I was in Taiwan recently, and a bank shut down its online banking indefinitely because it was leaking information about customers. It had a very chilling effect on the online banking industry in Asia. Unlike our country, there aren’t many online banking providers in Asia. [Security breaches] can literally stall, chill, destroy IT projects almost worse than anything else.
What’s one of the biggest challenges Symantec faces in the next 12 months?
Clyde: Dealing with the massive increase in vulnerabilities. According to the latest statistics from Symantec, 60 attacks per week are reported. It’s true that not everybody has all 60 vulnerabilities — there are five to 15 that a given customer is going to have to deal with — but they have to roll out new patches, make sure their systems are up-to-date. Patch management will be a big thing — finding ways to proactively block those vulnerabilities. While these things aren’t foolproof, they can block most of the attacks.
Near the end of the year, Symantec acquired PowerQuest and ON Technology. Through the combination of those, plus organic development within Symantec, you’ll see very strong patch-management solutions in 2004.
Another big [challenge] has to do with mobile users. Before allowing someone to connect to the network via a VPN or bring a notebook back in, [companies need] to ensure the end-user system is adhering to policy. We partnered with Cisco to assure the end-user is complying with policy before the network fabric allows the system to work.

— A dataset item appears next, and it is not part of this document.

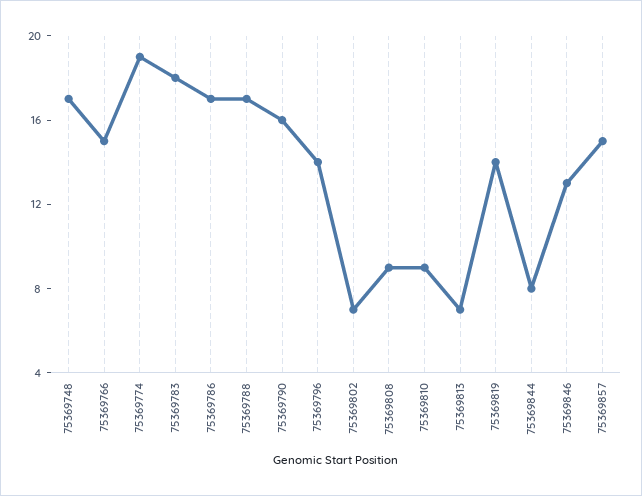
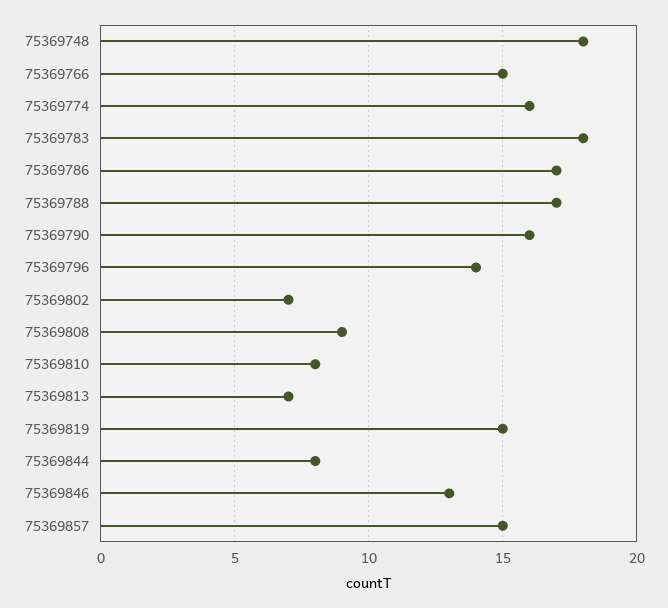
75369748: 17 -> 18
75369774: 19 -> 16
75369810: 9 -> 8
75369819: 14 -> 15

Is Symantec doing anything on the educational side of the security equation?
Clyde: Symantec is a founding member and sponsor of the National Cyber Security Alliance and its Stay Safe Online program. That’s one of our primary methods of educating people. We also participated in the DHS Summit in Santa Clara. There were five task forces, [and] one of them happens to be on education and awareness.
We participate in a lot of university and K-12 education programs. We also have found it to be particularly useful to work with universities so that IT security can be one of the majors they work through. We also have Symantec employees participate in various certification programs.
Do you think the anti-spam law, which President Bush signed into effect late last year, will have any impact on this problem?
Clyde: It gives a little bit of teeth if you happen — and I say happen — to find a spammer in the United States. I don’t expect the anti-spam law to have a major impact on defeating spam. I think it’ll be more technology. You’ve already seen a greater increase in the use of anti-spam technology — from the ISP [and] corporate gateway all the way down to the end user. We are building anti-spam into our products. Ultimately, people are going to say, “Why scan once for viruses, once for pornography, once for spam?” When you use Norton Internet as a consumer, it’s all in the same tool.
In the end, I think the scales will be tilted more to the technology side than to the law.